4 de jan. de 2013


Insônia

Parte 2

   Uma única palavra encadeada após outra pode oferecer tantas possibilidades de escrita e leitura quanto as noites que se descortinam dentro da noite de um insone ou as leituras diferentes do mesmo texto. Mas cada palavra encerra um significado preciso. “Teto” não é o mesmo que “céu” que por sua vez não é o mesmo que “teto de estrelas”. Mas isso não é óbvio? 
   De certa forma, esta 'precisão' de significado que cada palavra tem (não sou nem um pouco a favor de sinônimos) me lembra a estória do soldado que volta da guerra e se perde nas ruínas da cidade onde nasceu e viveu durante toda a sua vida. Sem conseguir distinguir as ruas e avenidas destruídas, porque cada monumento caído, muro derrubado, árvore arrancada e tijolo pulverizado criavam uma arquitetura diferente da que conhecia, ele se dá conta de que sua casa podia ser qualquer uma e ao mesmo tempo todas. Por isso, decidiu que não teria mais casa, que dormiria ao relento. Deitou-se e admirou o céu estrelado. E assim passou o resto dos seus dias, mesmo depois da cidade ter sido reconstruída.
   Talvez esta pequena estória não faça muito sentido ou não tenha lógica para as pessoas racionais.
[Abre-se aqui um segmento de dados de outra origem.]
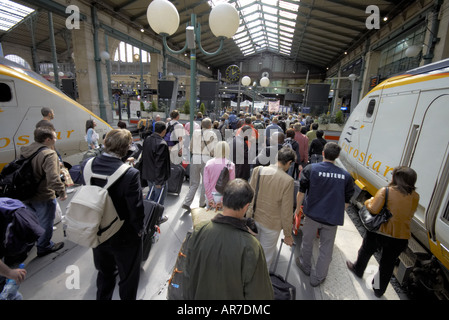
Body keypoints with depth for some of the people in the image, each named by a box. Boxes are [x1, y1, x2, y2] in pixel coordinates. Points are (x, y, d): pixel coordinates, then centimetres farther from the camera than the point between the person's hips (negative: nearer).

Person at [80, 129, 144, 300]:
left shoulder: (87, 165, -13)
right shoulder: (130, 174, -31)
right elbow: (136, 209, -23)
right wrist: (139, 229, -6)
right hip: (123, 237, -5)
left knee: (105, 273, 31)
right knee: (128, 277, 21)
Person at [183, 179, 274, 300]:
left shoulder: (199, 232, -23)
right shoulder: (250, 247, -34)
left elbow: (189, 272, -7)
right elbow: (258, 293, -20)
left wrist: (189, 296, 10)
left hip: (201, 295, 2)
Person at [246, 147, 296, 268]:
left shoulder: (257, 170, -11)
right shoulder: (288, 181, -21)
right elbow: (286, 211, -14)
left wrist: (248, 216, 13)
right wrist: (287, 235, 0)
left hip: (254, 218, 5)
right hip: (271, 224, -4)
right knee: (266, 256, 18)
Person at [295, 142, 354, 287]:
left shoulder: (311, 169, -11)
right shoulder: (346, 175, -4)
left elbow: (301, 192, -6)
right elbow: (346, 201, 4)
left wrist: (298, 208, 8)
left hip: (312, 214, -1)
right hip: (332, 218, 2)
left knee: (307, 242, 22)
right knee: (326, 250, 17)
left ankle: (305, 266, 44)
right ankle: (317, 278, 32)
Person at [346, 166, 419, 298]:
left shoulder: (385, 191, -19)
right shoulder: (415, 197, -3)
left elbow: (373, 209, -24)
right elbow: (407, 214, 6)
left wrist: (368, 201, -5)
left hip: (380, 232, -4)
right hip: (401, 238, 4)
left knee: (365, 252, 26)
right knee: (388, 264, 21)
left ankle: (358, 269, 50)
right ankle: (379, 290, 38)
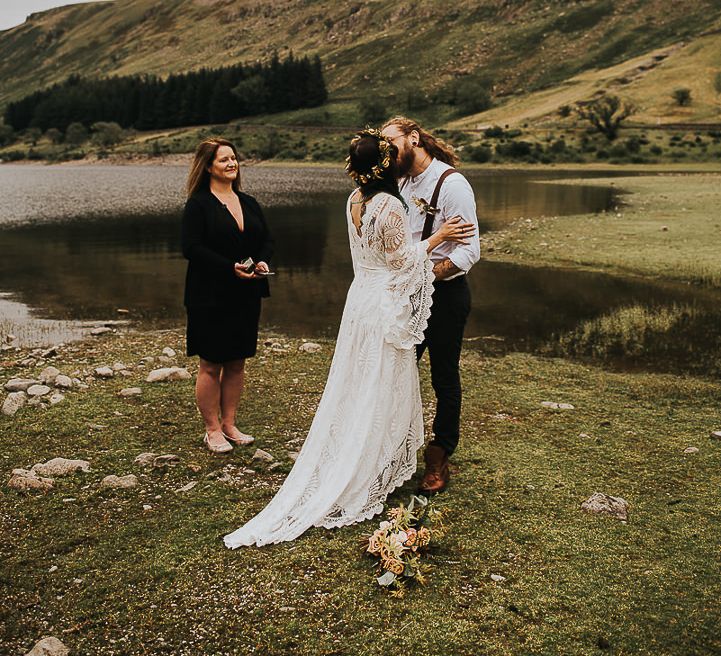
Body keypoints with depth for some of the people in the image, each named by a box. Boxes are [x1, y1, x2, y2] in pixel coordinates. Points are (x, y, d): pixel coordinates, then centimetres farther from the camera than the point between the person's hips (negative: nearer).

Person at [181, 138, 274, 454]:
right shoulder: (198, 204, -7)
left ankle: (229, 424, 22)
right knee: (211, 365, 2)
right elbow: (191, 248, -16)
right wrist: (231, 268, -22)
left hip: (245, 297, 6)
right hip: (211, 297, -6)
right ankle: (212, 430, 12)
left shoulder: (249, 203, 13)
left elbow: (266, 239, 16)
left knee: (237, 363, 11)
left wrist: (262, 261, -6)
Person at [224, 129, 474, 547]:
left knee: (354, 390, 17)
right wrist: (437, 239, -8)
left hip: (361, 296, 8)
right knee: (380, 394, 3)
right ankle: (363, 483, 13)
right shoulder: (390, 207, -21)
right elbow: (401, 260, -14)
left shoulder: (355, 200, 4)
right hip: (386, 305, -8)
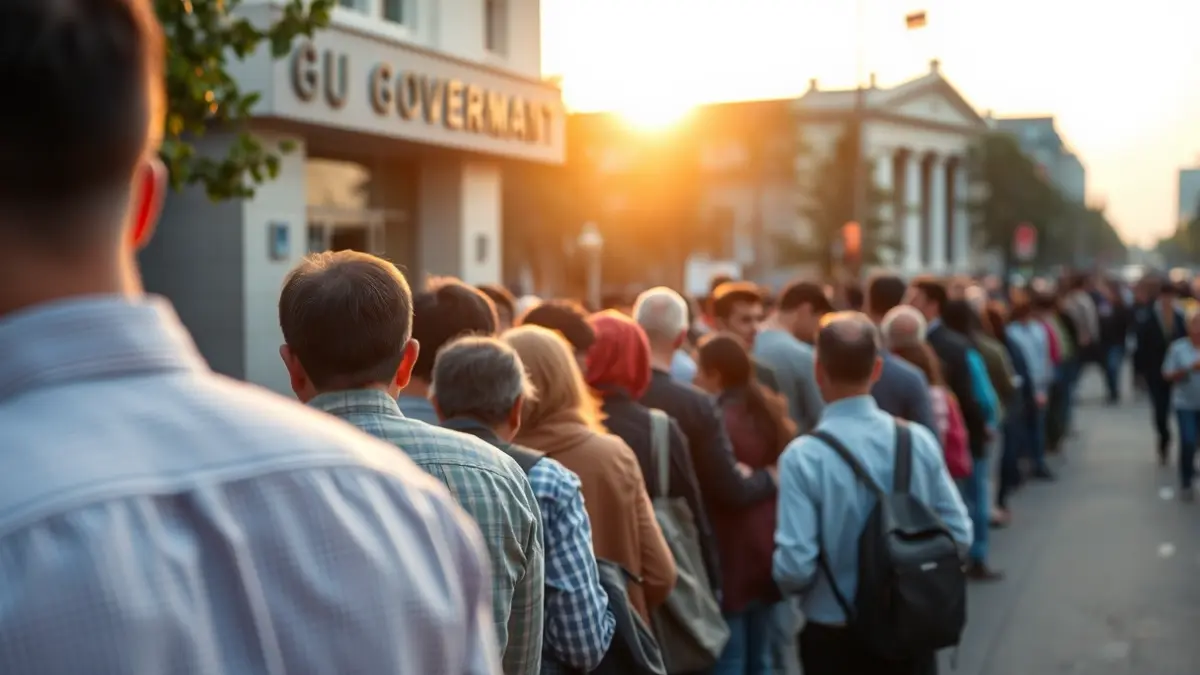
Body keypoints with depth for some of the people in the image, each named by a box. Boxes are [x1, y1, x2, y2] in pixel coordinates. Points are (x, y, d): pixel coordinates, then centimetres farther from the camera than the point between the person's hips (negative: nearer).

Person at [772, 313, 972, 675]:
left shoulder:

Mas de que adianta a lógica, o "sentido", se não houver alguma beleza na paisagem (ou na escrita/leitura)? Para um insone, pelo menos um que passe suas noites escrevendo, encadeando palavras em um jogo eterno de criar novas ruínas, ter sentido ou mesmo lógica não é o primordial. 
   A busca será sempre por um momento fugaz e tangível de beleza, como presenciar uma flor nascer da ranhura causada por uma bala de fuzil numa manhã fria de inverno, no exato momento em que uma menininha lambe seu sorvete preferido sentada com seus pais em um banco de praça sob um sol escaldante de verão.